# Exercise description
Reproduce exactly, and only, the lines below from the one containing "right shoulder: (273, 113)" through the one containing "right back paw: (111, 218)".

[Dataset entries]

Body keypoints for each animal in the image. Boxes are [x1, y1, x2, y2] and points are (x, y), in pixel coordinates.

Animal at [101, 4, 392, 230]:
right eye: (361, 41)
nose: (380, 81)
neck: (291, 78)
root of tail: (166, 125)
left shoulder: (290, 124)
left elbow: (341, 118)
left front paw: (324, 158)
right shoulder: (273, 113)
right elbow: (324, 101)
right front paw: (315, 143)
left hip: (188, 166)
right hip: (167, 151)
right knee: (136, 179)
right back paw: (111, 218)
==
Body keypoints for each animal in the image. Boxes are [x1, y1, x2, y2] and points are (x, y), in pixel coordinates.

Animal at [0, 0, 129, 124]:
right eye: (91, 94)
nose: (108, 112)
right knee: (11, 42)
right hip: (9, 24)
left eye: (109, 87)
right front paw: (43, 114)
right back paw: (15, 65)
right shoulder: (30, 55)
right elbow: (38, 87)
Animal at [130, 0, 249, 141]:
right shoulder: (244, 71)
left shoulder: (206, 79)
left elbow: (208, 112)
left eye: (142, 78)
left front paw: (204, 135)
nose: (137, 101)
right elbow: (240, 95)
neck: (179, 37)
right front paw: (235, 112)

# Task result
right shoulder: (273, 113)
right elbow: (324, 101)
right front paw: (315, 143)
left hip: (188, 166)
right hip: (167, 151)
right knee: (136, 179)
right back paw: (111, 218)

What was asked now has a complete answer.